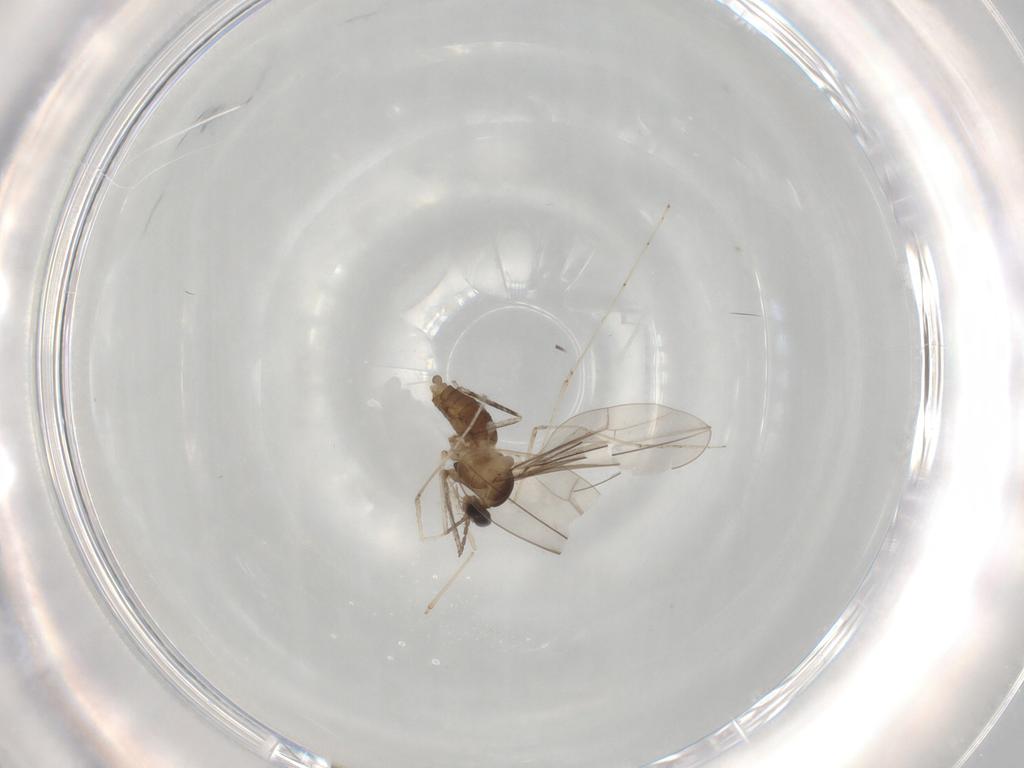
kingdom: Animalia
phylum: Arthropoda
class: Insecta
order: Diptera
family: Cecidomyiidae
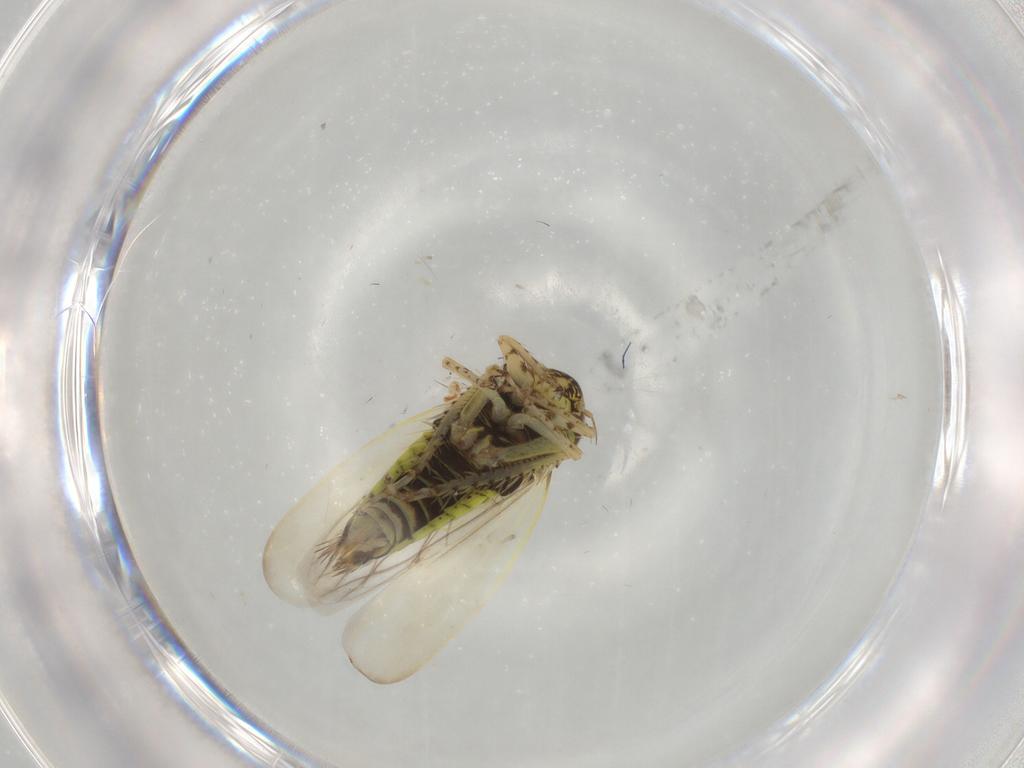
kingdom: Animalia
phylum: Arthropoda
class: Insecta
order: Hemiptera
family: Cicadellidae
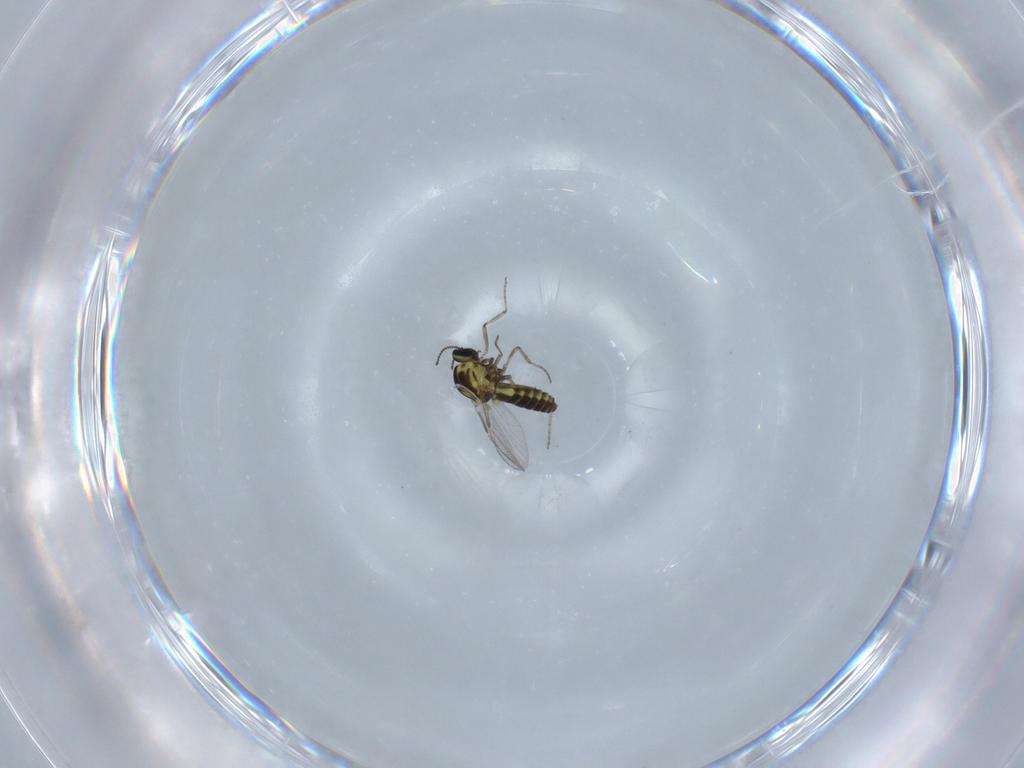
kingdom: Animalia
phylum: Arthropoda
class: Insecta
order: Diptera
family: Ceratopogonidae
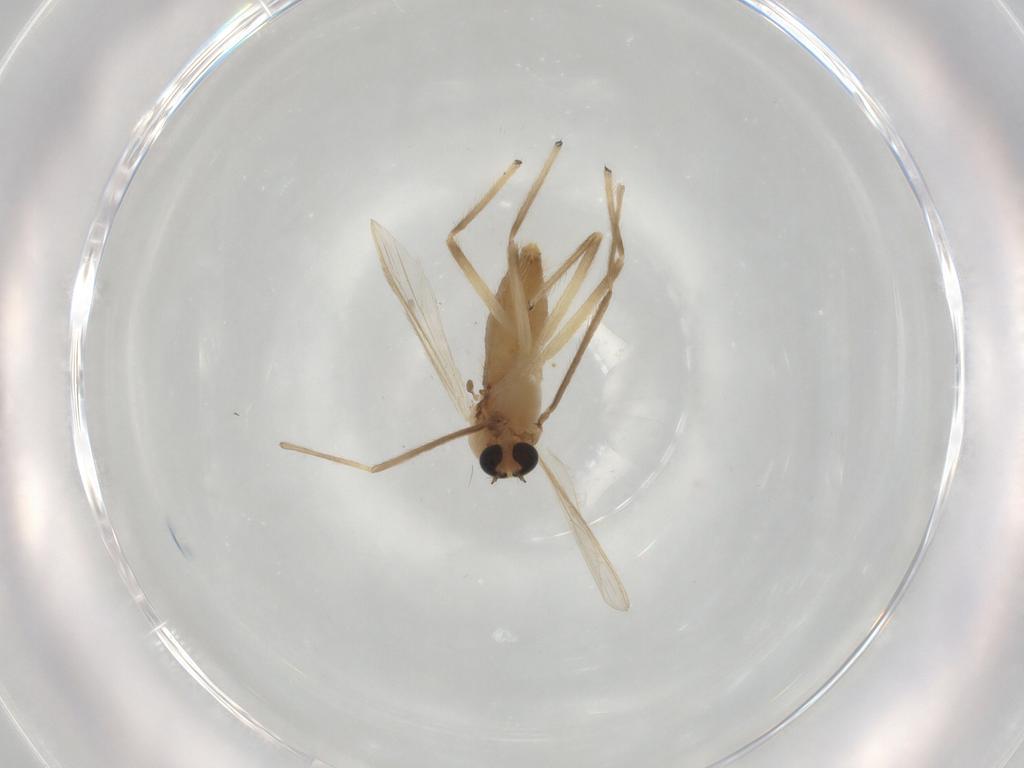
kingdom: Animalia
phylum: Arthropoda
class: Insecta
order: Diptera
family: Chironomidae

---

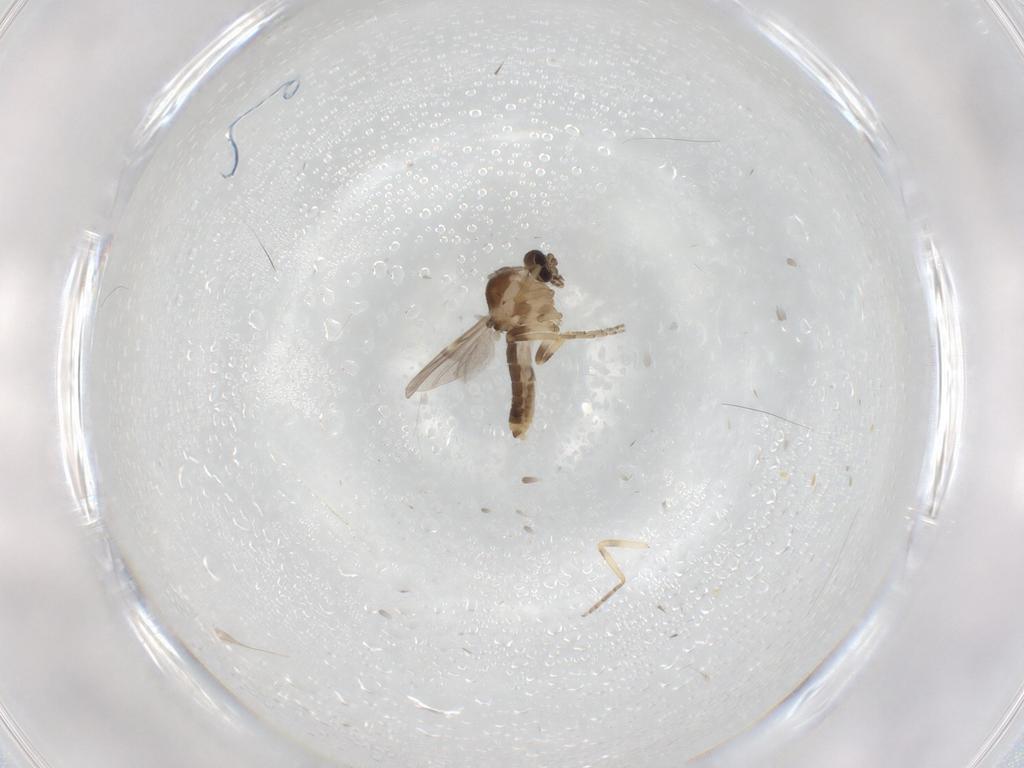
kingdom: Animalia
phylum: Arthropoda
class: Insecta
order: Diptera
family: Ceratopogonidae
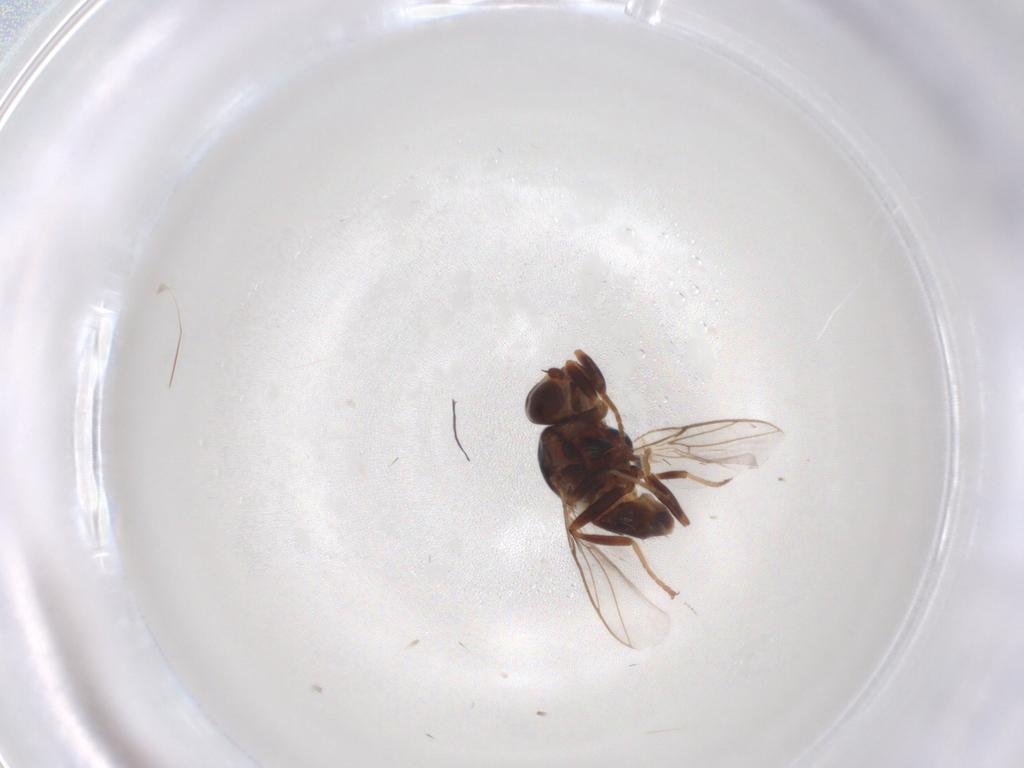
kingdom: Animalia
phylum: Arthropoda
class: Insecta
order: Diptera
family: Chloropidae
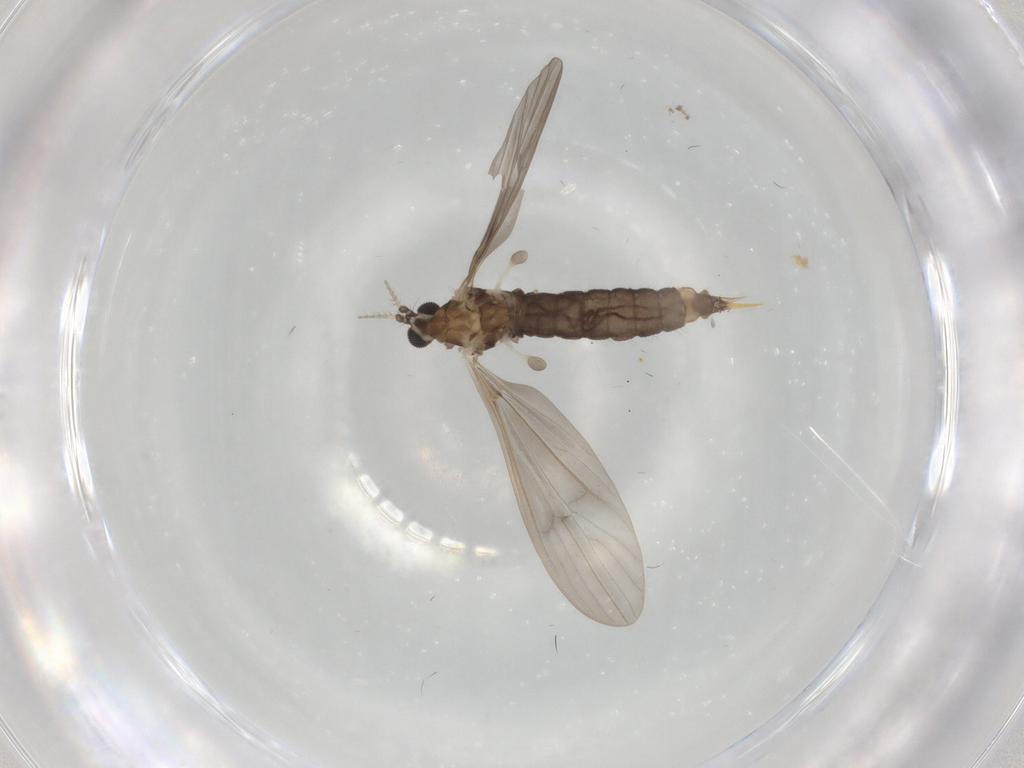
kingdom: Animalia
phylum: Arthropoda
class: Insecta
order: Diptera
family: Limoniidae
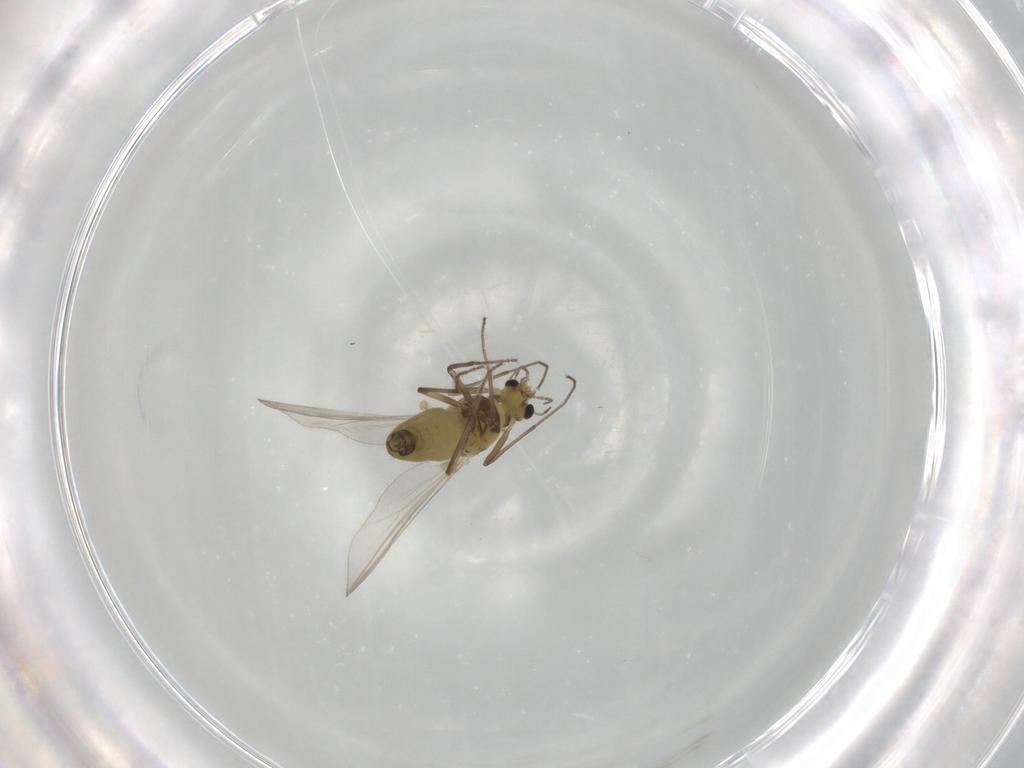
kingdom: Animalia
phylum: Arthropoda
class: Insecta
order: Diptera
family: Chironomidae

=== Task brief ===
Select every line in the entries above that contains the word "family" and copy those lines. Case counts.

=== Result for this task ===
family: Cecidomyiidae
family: Cicadellidae
family: Ceratopogonidae
family: Chironomidae
family: Ceratopogonidae
family: Chloropidae
family: Limoniidae
family: Chironomidae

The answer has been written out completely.